The need for accessible websites
Per the Census Bureau’s report released in 2012, 57 million Americans (about 20% of the population) have a disability.
- 19.9 million (8.2%) have difficulty lifting or grasping. This could, for example, impact their ability to use a mouse or keyboard.
- 15.2 million (6.3%) have a cognitive, mental, or emotional impairment. These people might have difficulty maintaining focus or understanding content hierarchies.
- 8.1 million (3.3%) have a vision impairment. These people might rely on a screen magnifier or a screen reader, or might have a form of color blindness.
- 7.6 million (3.1%) have a hearing impairment. They might rely on transcripts and / or captions for audio and video media.
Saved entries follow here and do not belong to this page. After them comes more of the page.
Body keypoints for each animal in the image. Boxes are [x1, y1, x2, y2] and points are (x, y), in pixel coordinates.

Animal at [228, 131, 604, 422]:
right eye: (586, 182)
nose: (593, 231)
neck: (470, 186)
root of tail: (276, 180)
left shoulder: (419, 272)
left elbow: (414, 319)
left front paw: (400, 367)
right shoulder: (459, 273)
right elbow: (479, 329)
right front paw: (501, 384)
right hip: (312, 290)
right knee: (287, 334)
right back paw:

Benefits of an accessible website
- It’s the right thing to do: Accessibility issues cut across all demographics and affect not just people with various types of impairments, but also people with slow internet speeds, people in transit while online, and a number of other temporary situations. Any organization with a commitment to diversity, equity and inclusion should be working towards an accessible website.
- Reach more people: With about 20% of the population coping with some for of disability that can make it difficult to use a website, by making yours accessible, your content can get to a larger audience.
- Can improve SEO: Accessibility improves SEO as it requires the site to be structured very well on the backend.
- Can prevent lawsuits: The number of lawsuits filed against companies without sufficiently accessible websites is on the rise. Web accessibility is never done. But by implementing a work plan towards improving your website’s accessibility over time, you can demonstrate your commitment to making it possible for as many people as you can.